Die Zentrierung allen Fühlens

credit: Torturetime.com – Illustration: Felix, diener der SHI – courtesy of kink.com – post in English you find further down

Es ist ja nicht so, dass ich nicht alles geradezu absorbieren würde, was ich an Berührung von Dir bekommen könnte. Ich liebe es, nackt neben und bei Dir zu liegen und unsere sich an einander schmiegende Körper zu fühlen, warm und weich. Und gerade, weil das so ist, weil alles in mir sich so sehr an Dich drängen möchte, ist die Qual so süss, wenn Du mich in einen Fesselsack packst und – oh Gnade – bei Dir liegen lässt.

Und dann spüre ich Deine Hand, ihren Druck, und ich wünschte mir, sie direkt an meiner Kehle zu fühlen… doch das enge Halsband muss reichen… ich liege im Dunkeln, in der Stille, der Enge, in meinem Schweiss, jeder Bewegung unfähig, und dann wird der Mundverschluss entfernt, und plötzlich gleitet Deine Zungenspitze zwischen meine Lippen, die sich natürlich sofort öffnen…. nie hat sich ein Mund breitwilliger geöffnet… und die Intensität dieser intimen Handlung fährt mir heiss durch den Körper, ich möchte für immer mit Dir verschmelzen und unsere Zungen wühlen in unseren Schlünden und alles ist Liebe und Gnade und Geschenk, und ich möchte reden und danken und loben und preisen, doch Du legst sanft einen Finger auf meine Lippen und bedeutest mir, einfach zu geniessen, zu empfangen, und zu erwidern, was mir gegeben wird – gemäss den Möglichkeiten, die Du mir gestattest…

Und so werde ich demütig, gefügig, sinnlich aufgeladen und aufgefangen, und alles in mir konditioniert sich auf Deinen Zuspruch, Deine Handlungen, Deine Berührungen, küsse, Deine gleitenden, tastenden, greifenden Hände…

Und dann schliesst sich der Mundverschluss wieder… und ich liege erneut ohne Orientierung, bis Du mich erneut öffnest, wo immer Du es willst, und sofort wieder fliesst all meine Energie zu Dir und wird gebündelt in dieser einen Aktion, und so bin ich nur Zunge, nur Schwanz, nur Fickloch – aber immer und jederzeit ganz Dein, mit all meinen Sinnen, Gedanken und meinem Betteln und Danken auf Dich ausgerichtet, meine Göttin, der ich gehöre und ausgeliefert bin – und sein will.
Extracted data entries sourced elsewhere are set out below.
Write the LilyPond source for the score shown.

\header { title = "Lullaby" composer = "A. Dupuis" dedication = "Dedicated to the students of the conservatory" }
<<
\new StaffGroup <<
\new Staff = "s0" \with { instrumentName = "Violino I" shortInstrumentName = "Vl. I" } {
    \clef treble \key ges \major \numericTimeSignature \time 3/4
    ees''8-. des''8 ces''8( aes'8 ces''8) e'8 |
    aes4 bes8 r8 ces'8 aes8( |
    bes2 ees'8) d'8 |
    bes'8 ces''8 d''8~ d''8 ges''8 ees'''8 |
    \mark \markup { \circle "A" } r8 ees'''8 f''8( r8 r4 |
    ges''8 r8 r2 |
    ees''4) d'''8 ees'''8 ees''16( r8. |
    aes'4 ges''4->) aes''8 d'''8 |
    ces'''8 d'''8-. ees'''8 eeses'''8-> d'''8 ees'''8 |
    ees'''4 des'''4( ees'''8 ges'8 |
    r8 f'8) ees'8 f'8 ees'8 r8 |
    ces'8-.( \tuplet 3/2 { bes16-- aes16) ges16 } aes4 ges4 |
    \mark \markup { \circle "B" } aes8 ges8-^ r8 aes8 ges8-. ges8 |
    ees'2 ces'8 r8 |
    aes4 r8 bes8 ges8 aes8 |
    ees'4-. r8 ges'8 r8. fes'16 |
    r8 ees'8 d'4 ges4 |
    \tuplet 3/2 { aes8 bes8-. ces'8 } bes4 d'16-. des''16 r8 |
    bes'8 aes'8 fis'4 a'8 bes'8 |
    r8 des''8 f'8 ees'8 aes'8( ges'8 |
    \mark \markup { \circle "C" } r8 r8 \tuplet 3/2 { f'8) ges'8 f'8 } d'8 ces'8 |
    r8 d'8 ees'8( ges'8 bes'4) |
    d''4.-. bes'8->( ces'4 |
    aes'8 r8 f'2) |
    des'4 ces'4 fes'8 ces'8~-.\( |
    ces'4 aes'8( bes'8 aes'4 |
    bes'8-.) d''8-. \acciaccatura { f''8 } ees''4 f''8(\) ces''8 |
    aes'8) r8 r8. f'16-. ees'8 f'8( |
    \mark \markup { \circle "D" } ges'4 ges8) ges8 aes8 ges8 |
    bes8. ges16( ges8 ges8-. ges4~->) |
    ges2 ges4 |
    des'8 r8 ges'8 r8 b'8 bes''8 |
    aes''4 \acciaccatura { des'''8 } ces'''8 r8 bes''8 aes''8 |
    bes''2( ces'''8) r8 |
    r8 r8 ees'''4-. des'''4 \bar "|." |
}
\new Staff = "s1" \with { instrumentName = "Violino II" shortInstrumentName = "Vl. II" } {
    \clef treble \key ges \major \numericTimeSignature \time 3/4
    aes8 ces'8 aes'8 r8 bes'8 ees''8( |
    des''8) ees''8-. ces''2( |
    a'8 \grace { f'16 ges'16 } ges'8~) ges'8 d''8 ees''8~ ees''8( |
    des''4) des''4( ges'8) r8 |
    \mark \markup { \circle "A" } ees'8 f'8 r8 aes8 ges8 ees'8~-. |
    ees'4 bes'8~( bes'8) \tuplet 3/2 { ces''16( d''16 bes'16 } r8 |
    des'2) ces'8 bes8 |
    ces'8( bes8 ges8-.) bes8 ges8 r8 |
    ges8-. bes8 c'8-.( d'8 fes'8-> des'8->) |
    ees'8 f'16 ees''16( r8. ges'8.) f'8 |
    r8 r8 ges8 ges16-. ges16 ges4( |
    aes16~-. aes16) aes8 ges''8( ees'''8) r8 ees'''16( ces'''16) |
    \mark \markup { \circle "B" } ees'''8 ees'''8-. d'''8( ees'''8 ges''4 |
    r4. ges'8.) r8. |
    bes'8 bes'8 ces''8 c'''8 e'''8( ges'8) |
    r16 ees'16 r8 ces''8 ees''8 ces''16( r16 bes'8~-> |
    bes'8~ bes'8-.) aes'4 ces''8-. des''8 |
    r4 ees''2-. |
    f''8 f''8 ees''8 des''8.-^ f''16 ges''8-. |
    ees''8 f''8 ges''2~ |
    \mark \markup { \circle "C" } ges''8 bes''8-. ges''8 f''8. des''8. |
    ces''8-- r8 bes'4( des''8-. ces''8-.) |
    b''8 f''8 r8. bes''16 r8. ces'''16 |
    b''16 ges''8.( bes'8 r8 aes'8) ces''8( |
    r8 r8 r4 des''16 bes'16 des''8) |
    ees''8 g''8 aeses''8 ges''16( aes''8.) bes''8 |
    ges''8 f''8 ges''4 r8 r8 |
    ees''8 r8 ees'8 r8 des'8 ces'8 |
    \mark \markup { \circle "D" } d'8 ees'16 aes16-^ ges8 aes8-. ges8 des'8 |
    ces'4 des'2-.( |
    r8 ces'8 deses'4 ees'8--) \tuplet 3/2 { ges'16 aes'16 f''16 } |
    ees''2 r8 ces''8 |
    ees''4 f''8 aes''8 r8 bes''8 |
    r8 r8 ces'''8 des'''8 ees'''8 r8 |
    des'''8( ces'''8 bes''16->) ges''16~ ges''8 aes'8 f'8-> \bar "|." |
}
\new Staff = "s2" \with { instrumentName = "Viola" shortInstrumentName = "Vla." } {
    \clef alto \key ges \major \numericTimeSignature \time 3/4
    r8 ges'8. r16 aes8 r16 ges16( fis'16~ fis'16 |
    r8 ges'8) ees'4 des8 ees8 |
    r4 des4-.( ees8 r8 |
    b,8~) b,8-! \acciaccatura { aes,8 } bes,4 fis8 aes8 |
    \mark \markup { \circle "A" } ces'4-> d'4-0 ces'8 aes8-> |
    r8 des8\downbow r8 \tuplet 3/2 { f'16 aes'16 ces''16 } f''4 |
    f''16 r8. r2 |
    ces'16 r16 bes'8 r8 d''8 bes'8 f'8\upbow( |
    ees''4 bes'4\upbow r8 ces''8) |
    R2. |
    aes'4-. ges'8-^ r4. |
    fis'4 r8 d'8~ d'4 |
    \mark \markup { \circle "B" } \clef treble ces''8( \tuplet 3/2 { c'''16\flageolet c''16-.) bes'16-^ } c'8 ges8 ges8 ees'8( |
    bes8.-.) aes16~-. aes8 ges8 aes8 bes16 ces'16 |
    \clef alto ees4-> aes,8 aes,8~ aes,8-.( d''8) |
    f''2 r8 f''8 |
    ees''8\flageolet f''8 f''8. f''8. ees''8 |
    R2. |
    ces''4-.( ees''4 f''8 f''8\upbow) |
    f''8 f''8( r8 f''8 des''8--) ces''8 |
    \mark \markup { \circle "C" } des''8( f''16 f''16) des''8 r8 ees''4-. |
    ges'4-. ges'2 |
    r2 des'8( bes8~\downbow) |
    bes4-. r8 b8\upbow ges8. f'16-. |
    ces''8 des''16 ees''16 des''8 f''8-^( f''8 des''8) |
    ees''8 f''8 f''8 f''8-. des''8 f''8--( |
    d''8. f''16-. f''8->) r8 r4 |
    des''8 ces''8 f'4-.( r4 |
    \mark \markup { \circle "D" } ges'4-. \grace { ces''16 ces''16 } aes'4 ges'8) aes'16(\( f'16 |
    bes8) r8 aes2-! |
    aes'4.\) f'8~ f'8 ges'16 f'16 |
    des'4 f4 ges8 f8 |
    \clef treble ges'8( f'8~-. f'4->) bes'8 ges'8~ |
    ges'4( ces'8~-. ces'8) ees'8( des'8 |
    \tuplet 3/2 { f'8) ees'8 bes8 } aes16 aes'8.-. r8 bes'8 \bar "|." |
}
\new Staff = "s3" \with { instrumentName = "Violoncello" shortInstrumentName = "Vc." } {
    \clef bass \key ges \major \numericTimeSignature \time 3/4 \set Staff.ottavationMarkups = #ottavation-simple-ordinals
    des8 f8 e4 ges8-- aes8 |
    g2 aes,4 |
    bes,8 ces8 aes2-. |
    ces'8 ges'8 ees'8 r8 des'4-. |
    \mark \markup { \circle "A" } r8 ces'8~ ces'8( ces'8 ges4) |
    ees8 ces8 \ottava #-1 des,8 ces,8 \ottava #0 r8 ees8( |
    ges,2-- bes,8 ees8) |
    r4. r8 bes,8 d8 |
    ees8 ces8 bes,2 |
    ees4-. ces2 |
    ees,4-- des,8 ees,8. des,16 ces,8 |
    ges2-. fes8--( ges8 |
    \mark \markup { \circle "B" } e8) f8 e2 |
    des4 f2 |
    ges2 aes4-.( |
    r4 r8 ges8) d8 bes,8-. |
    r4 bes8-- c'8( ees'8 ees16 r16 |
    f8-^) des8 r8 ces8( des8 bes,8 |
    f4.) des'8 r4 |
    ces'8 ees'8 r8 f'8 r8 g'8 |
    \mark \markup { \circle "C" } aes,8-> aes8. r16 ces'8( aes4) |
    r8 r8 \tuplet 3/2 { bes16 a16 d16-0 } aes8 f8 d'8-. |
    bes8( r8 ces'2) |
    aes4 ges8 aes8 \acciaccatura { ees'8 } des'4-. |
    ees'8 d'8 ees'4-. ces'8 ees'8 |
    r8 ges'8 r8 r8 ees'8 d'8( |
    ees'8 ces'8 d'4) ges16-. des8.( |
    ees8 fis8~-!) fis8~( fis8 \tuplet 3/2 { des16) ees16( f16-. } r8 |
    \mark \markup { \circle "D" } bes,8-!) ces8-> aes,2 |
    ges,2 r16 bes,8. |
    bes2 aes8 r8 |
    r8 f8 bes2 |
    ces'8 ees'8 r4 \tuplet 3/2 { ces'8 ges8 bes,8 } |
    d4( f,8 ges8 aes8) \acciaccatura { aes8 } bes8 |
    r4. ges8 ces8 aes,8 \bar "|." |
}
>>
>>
The centring of all feeling

It’s not like I don’t just absorb all the touch I can get from you. I love lying naked next to you and feeling our bodies nestled against each other, warm and soft. And precisely because this is so, because everything in me wants to press against you so much, the agony is so sweet when you put me in a bondage bag and – oh mercy – have me lying next to you.

And then I feel your hand, its pressure, and I wish I could feel it right against my throat… but the tight collar will have to do… I lie in the dark, in the silence, the confinement, in my sweat, incapable of any movement, and then the mouth closure is removed, and suddenly the tip of your tongue slides between my lips, which of course open immediately…. never has a mouth opened more willingly…. and the intensity of this intimate act runs hot through my body, I want to merge with you forever and our tongues burrow in our mouths and everything is love and grace and gift, and I want to talk and thank and praise and extol, but you gently place a finger on my lips and signify to me to simply enjoy, to receive, and to reciprocate what is given to me – according to the possibilities you allow me…

And so I become humble, submissive, sensually charged and caught up, and everything in me conditions itself to Your encouragement, actions, touches, kisses, gliding, groping, grasping hands…

And then the mouth closes again…. and I lie again without orientation, until You open me again, wherever You want, and immediately again all my energy flows to You and is bundled in this one action, and so I am only tongue, only cock, only fuckhole – but always and at all times completely Yours, with all my senses, thoughts and my begging and thanking directed towards You, my Goddess, to whom I belong and am at the mercy – and want to be.